The modules pattern in R

January 10th, 2022 Tagged with: technical

What are modules?#🠑

A module is a file which runs code scoped only to that file, and “exports” a discrete and consistent number of items for use in another file. This usually meaning storing all logic in functions, and then calling those functions from other files so that the logic inside may be run.

Putting your code into modules allows you to component-ize your code. Instead of one gigantic block of code, or an unending dplyr sentence, you can divide your code up into sections, place them in their appropriate files, and recombine them.

Here’s an example of what the pattern could look like in R. Don’t worry too much about the syntax, it’ll be explained later.

library(tidyverse)
scrape_data <- source("scrape_data.R")$value
clean_string_cols <- source("clean_string.R")$value
clean_numeric_cols <- source("clean_numeric.R")$value
run_model <- source("run_model.R")$value

my_model <- scrape_data() %>%
  clean_string_cols() %>%
  clean_numeric_cols() %>%
  run_model()

scrape_data.R, clean_string.R, clean_numeric.R, and run_model.R don’t run any actual analysis or process data. Instead, they express high-level logic to run code by defining a single function. When you import them with source, you assign those functions to functions you can use in an assembler or index file.

There are two benefits here: readability and reproduciblility.

Readability#🠑

Someone reading the index file doesn’t have see the minutia of what’s going on; they see the abstractions and conceptual meaning of the code through the names the writer gave it. Instead of seeing that R download a web page with rvest and look for long and undecipherable Xpath or CSS tags, they see scrape_data, and sees that R scrapes data. Instead of seeing that R parse a complicated regular expression to pull out patterns from strings, they see that R scrapes string data. And so on.

When the user wants to see what is actually going on, they can simply open up the imported files and see the logic of that component. They don’t have to look at the web scraping hen they want to understand the data cleaning. They don’t have to look at the data cleaning if they want to understand the model. Logic is broken up into chunks, organized into functions in files and made interpretable through naming.

Perhaps most magical at all, we are now well on our way to self-documenting code. We don’t have to write a comment saying “this code scrapes data from XYZ, cleans it by doing ABC, and runs PQR model.” The names of our functions naturally imply this, and in the files defining each function, comments can similarly be omitted or be made considerably shorter through this form of expressive code.

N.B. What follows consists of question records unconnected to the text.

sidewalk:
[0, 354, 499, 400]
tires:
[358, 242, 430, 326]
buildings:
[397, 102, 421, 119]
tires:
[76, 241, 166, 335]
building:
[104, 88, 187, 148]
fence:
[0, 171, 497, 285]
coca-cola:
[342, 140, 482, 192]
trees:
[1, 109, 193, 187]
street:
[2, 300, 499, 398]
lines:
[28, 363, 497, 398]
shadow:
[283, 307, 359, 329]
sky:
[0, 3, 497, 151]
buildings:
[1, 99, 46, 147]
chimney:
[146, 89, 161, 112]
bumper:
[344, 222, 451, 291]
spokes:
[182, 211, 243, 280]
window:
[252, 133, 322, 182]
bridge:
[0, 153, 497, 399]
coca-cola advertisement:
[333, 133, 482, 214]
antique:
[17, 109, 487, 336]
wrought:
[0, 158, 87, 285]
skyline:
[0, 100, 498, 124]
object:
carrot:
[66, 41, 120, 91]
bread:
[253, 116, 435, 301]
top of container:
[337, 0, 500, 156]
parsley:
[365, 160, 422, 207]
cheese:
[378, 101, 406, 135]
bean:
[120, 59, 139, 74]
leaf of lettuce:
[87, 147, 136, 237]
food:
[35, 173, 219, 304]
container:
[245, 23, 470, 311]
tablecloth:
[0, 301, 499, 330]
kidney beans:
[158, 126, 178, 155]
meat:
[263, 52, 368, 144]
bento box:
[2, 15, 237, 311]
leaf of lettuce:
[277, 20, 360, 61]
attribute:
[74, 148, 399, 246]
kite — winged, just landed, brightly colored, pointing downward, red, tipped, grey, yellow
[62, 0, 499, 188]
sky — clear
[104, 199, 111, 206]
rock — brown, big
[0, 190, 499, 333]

Finally, the sort of converse of this process of making code easier for readers to understand, is that it also forces the writer to understand their own code. It requires the writer to take a step back and analyze the logic of their code instead of focusing on small details, and organize their code in a way that expresses that logic. Organizing requires reflecting; reflecting leads to understanding.

Reproducibility#🠑

Firstly, by making your code more readable, you make your code reproducible. That is fairly intuitive, I don’t really know how to explain it other than that.

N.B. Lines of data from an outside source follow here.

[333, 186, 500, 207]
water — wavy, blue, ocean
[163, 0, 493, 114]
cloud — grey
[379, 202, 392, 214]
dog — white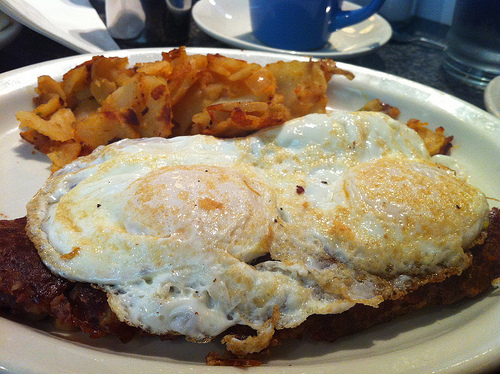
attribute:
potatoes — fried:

But this pattern offers more reproducible code with two items: scoped environments and pipe-able code. Let’s take a look at a contrived example of how a programmer might write code with and without the tidyverse:

dta <- read.csv("path_to_data.csv")
new_col <- dta$old_col * 2
dta$new_col <- new_col
dta <- dta[new_col > 5]
dta <- dta["new_col"]

# compare this to
library(tidyverse)
dta <- read_csv("path_to_data.csv") %>%
  mutate(new_col = old_col * 2) %>%
  filter(new_col > 5) %>%
  select(new_col)

You might notice that there are some readability improvements that the pipe brings, letting you chain things together and connecting logic. The pipe is like the word “and” in English, connecting logical parts of code together in ways we can more easily understand.

But it also makes code more reproducible because it forces there to be only one way to run the code. If the programmer ran dta <- read.csv(..), then immediately ran dta <- dta["new_col"], things would break; R doesn’t recognize “new_col”. Even worse, if you forgot to run dta[new_col > 5] before running dta["new_col"], your code would run but not in the way you meant it to. Your data would have more rows without telling you anything went wrong, maybe leading to more difficult problems later. Finally, if you had an object already defined called new_col in the global environment, it has now been overwritten, preventing you from calling back to it and potentially leading to a mistake if you did not realize this happened.

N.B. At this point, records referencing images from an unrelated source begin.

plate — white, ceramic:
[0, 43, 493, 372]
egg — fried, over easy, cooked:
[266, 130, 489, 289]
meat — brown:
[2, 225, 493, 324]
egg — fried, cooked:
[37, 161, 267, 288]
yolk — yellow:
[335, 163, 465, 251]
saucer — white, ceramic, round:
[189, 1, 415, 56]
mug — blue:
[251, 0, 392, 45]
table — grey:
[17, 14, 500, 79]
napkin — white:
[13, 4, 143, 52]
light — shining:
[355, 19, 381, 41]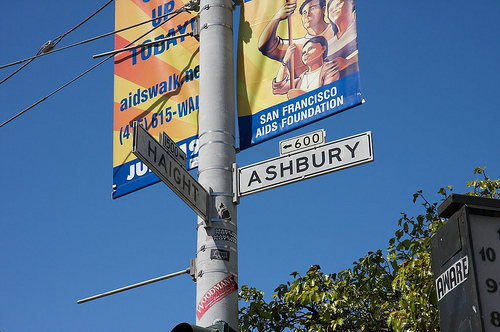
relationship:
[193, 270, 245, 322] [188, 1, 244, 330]
sticher on pole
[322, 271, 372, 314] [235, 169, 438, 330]
leaves on tree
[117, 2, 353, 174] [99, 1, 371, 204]
aids walk on sign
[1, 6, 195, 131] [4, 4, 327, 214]
cables in air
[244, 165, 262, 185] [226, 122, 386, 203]
letter on sign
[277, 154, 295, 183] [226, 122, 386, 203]
h on sign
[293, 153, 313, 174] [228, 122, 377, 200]
b on sign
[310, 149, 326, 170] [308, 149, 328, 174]
u on sign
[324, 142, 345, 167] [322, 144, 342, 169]
r on sign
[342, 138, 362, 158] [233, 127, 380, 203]
y on sign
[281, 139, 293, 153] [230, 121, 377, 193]
arrow on sign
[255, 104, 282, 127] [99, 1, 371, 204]
san on sign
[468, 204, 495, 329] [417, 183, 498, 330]
clock has corner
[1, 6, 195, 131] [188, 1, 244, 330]
cables on pole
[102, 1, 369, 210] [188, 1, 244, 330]
banner on pole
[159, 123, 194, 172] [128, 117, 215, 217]
numbers on top of sign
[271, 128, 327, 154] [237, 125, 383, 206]
numbers on top of sign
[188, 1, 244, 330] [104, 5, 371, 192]
pole holding signs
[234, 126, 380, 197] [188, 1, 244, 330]
signs holding pole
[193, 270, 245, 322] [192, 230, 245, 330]
sticher on sign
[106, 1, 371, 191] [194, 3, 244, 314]
flag on pole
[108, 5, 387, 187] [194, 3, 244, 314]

The pipe solves this issue by turning many commands into one. With the pipe, there is no way to run a chain of commands besides all of them. There are no intermediary variables, no ways to overwrite an existing dataset or object. You cannot mess up the order, because the pipe does not let you. In the modules pattern example, the pipe similarly forces a single way to run your code: in order, producing a single object at the end.

This is a somewhat contrived example. Experienced R users might think that of course it makes sense to run all of your code in order; of course it makes sense to manage your environment, perhaps with a generous helping of rm(list=ls()). But the truth is that as you write more code, this becomes harder and harder. Projects with hundreds of lines of code or much more can get out of hand. You might clean many datasets, you might have to run many types of models, endlessly overwriting variablaes called dta or mod. If you didn’t overwrite them, things might be even messier, with the creation of variables like mod_with_controls_propensity_weights_logged.

A crude rule of thumb: the more intermediary objects you have in your global environment, the less likely it is for your code to be reproducible.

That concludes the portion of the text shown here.